DIRECTIVE: Copy the rows below word for word, beginning at the line that contains "pf_va_degree, pf_ikss_ka, pf_skss_mw, pf_vm_pu" and stopping after the line that contains "True or false: Total".

****************

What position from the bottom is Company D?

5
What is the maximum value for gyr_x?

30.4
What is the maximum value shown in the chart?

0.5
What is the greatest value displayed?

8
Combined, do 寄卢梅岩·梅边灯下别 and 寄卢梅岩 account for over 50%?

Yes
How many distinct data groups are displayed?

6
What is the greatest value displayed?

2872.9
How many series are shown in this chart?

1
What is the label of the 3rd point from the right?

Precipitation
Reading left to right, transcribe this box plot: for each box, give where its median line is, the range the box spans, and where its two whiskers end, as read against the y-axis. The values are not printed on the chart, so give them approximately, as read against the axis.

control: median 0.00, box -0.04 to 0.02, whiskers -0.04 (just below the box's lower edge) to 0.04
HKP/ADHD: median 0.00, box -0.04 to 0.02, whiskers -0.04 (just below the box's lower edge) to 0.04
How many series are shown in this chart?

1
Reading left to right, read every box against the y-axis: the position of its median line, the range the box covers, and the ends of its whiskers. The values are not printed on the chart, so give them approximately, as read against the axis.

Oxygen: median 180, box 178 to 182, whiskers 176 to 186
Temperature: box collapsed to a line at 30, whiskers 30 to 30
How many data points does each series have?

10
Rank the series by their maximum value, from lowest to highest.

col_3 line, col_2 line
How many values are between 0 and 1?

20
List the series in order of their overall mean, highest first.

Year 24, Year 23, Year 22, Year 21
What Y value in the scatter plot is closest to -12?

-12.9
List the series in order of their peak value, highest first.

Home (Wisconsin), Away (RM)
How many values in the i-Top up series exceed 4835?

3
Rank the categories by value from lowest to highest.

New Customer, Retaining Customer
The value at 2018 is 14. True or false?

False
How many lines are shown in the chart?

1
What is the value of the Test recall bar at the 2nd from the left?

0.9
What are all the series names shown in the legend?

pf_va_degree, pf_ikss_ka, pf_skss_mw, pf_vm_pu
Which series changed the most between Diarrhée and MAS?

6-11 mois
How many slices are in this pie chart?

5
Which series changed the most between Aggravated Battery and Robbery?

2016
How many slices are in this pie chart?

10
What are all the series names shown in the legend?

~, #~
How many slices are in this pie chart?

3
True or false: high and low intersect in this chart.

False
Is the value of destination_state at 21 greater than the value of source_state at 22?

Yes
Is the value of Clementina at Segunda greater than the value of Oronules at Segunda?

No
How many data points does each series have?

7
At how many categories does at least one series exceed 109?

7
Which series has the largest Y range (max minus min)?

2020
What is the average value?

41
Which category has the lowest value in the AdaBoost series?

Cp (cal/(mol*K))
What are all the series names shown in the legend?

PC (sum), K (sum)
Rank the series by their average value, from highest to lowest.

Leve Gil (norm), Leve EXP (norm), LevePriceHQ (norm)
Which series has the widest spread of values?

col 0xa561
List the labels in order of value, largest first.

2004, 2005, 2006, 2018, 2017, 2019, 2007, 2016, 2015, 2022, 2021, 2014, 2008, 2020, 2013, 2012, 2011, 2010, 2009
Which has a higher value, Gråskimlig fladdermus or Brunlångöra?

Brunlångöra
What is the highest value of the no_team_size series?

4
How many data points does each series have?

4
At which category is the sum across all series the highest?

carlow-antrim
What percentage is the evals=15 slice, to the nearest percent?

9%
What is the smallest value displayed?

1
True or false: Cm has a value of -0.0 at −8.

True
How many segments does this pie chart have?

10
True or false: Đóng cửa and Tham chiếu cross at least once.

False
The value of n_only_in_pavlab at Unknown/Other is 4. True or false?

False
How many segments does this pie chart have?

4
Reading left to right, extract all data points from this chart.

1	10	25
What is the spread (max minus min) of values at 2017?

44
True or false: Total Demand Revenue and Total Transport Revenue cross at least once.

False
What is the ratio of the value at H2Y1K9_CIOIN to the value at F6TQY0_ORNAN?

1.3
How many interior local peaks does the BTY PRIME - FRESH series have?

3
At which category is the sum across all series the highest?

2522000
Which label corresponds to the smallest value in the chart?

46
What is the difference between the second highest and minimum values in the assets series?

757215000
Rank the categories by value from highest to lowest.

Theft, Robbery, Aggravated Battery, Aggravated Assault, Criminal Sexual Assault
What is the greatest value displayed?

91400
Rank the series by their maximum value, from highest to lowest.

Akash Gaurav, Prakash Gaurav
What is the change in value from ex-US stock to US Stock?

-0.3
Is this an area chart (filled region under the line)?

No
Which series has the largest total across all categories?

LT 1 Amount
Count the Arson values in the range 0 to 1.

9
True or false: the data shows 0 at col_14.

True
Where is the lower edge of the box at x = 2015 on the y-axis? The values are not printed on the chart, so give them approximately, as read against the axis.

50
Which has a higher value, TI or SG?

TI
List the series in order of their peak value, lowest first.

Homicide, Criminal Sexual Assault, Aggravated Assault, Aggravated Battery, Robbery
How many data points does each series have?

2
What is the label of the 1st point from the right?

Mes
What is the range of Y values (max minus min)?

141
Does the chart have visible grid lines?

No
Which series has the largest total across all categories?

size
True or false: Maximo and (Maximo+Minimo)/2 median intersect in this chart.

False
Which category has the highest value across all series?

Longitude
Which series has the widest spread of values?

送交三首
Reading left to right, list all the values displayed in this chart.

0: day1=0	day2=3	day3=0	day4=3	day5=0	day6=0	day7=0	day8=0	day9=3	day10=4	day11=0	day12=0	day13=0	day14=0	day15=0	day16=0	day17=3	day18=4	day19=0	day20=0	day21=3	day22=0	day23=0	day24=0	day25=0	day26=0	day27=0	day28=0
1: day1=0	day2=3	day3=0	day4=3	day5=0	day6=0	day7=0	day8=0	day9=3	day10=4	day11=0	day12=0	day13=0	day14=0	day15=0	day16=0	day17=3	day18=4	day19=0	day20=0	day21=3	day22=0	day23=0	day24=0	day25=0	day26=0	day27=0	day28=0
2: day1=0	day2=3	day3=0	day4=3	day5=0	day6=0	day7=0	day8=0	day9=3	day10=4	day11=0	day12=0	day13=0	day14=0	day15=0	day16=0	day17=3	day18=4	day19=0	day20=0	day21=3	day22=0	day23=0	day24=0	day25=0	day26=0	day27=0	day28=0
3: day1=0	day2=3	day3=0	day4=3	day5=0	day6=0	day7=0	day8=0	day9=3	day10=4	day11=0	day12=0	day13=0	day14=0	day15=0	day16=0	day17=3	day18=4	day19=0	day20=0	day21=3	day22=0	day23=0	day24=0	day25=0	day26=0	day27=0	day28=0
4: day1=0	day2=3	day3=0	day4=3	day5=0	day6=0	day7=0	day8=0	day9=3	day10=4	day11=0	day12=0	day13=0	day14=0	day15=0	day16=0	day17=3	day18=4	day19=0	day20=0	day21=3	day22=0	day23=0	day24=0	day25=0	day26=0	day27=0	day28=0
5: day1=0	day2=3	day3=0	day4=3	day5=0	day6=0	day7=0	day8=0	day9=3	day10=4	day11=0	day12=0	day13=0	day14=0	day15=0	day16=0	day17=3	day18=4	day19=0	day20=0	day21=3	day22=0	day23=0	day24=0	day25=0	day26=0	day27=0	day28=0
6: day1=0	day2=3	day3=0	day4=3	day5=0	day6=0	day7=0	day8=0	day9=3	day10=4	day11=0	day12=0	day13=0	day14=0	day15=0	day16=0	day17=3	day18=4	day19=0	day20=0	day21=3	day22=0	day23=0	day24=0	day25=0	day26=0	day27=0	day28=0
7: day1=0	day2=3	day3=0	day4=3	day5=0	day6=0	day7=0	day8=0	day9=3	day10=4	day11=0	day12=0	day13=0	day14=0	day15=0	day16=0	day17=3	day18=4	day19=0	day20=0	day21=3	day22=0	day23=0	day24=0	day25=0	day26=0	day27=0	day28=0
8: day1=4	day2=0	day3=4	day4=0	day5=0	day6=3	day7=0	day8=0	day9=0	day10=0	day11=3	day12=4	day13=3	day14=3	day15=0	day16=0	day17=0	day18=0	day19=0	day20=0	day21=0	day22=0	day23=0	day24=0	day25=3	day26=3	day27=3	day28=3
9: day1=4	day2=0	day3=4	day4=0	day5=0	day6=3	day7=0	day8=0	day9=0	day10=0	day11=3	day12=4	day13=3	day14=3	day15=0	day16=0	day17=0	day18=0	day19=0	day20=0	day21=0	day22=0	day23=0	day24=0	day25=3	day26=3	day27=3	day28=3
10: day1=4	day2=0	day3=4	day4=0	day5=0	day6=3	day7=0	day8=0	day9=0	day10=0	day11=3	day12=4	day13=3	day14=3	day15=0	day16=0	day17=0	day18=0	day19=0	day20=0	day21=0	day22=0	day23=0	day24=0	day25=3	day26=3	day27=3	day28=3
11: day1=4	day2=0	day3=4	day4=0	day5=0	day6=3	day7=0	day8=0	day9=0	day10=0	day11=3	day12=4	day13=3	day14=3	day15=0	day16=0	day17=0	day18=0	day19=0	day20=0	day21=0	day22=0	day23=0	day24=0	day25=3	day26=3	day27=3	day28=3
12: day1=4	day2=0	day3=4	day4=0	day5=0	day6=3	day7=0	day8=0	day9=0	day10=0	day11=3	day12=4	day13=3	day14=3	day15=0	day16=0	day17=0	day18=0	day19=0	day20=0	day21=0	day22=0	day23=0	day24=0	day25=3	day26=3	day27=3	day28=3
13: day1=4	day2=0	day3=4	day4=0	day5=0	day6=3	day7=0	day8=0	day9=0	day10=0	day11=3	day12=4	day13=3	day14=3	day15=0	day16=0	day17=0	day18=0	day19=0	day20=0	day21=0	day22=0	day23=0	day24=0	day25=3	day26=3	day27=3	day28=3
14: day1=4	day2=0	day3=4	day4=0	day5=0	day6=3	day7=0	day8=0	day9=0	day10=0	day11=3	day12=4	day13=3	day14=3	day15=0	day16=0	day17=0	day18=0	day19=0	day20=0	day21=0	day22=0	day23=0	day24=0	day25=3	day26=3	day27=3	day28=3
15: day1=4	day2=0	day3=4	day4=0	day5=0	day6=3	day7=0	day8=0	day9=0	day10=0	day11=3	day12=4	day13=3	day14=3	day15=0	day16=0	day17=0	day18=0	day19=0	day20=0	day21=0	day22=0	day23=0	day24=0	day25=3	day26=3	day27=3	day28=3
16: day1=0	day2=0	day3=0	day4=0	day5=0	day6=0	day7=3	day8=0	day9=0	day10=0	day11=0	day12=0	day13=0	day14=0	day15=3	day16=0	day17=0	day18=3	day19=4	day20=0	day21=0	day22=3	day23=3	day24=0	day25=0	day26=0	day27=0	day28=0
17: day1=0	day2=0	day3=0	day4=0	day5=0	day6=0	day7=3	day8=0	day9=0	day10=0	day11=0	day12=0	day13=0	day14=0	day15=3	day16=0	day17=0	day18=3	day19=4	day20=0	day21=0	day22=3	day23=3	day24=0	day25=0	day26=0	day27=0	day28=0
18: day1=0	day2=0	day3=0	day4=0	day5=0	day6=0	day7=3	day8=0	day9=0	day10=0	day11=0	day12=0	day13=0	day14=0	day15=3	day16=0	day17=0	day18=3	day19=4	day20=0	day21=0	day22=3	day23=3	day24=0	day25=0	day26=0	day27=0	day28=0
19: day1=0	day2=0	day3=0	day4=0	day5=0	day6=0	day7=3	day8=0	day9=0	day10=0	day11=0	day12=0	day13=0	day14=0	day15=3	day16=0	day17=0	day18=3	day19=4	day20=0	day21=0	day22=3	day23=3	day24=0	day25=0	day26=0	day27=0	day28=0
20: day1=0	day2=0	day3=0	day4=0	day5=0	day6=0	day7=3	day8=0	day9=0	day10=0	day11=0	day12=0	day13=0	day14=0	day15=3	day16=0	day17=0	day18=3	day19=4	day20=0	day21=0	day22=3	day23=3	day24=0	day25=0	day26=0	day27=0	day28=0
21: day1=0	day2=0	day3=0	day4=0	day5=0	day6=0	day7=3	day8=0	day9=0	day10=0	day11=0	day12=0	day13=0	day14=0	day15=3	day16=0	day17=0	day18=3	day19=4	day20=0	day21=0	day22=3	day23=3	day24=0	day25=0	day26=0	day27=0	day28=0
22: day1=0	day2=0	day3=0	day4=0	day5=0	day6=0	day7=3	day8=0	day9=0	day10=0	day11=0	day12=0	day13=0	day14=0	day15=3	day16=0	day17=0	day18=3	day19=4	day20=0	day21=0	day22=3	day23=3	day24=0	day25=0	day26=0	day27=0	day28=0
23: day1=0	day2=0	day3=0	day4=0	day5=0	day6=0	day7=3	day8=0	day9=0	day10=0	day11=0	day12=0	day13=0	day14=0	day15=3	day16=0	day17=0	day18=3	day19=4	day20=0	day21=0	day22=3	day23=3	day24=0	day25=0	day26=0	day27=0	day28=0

****************

REPLY TO THE EXERCISE:
pf_va_degree, pf_ikss_ka, pf_skss_mw, pf_vm_pu
Which series changed the most between Diarrhée and MAS?

6-11 mois
How many slices are in this pie chart?

5
Which series changed the most between Aggravated Battery and Robbery?

2016
How many slices are in this pie chart?

10
What are all the series names shown in the legend?

~, #~
How many slices are in this pie chart?

3
True or false: high and low intersect in this chart.

False
Is the value of destination_state at 21 greater than the value of source_state at 22?

Yes
Is the value of Clementina at Segunda greater than the value of Oronules at Segunda?

No
How many data points does each series have?

7
At how many categories does at least one series exceed 109?

7
Which series has the largest Y range (max minus min)?

2020
What is the average value?

41
Which category has the lowest value in the AdaBoost series?

Cp (cal/(mol*K))
What are all the series names shown in the legend?

PC (sum), K (sum)
Rank the series by their average value, from highest to lowest.

Leve Gil (norm), Leve EXP (norm), LevePriceHQ (norm)
Which series has the widest spread of values?

col 0xa561
List the labels in order of value, largest first.

2004, 2005, 2006, 2018, 2017, 2019, 2007, 2016, 2015, 2022, 2021, 2014, 2008, 2020, 2013, 2012, 2011, 2010, 2009
Which has a higher value, Gråskimlig fladdermus or Brunlångöra?

Brunlångöra
What is the highest value of the no_team_size series?

4
How many data points does each series have?

4
At which category is the sum across all series the highest?

carlow-antrim
What percentage is the evals=15 slice, to the nearest percent?

9%
What is the smallest value displayed?

1
True or false: Cm has a value of -0.0 at −8.

True
How many segments does this pie chart have?

10
True or false: Đóng cửa and Tham chiếu cross at least once.

False
The value of n_only_in_pavlab at Unknown/Other is 4. True or false?

False
How many segments does this pie chart have?

4
Reading left to right, extract all data points from this chart.

1	10	25
What is the spread (max minus min) of values at 2017?

44
True or false: Total Demand Revenue and Total Transport Revenue cross at least once.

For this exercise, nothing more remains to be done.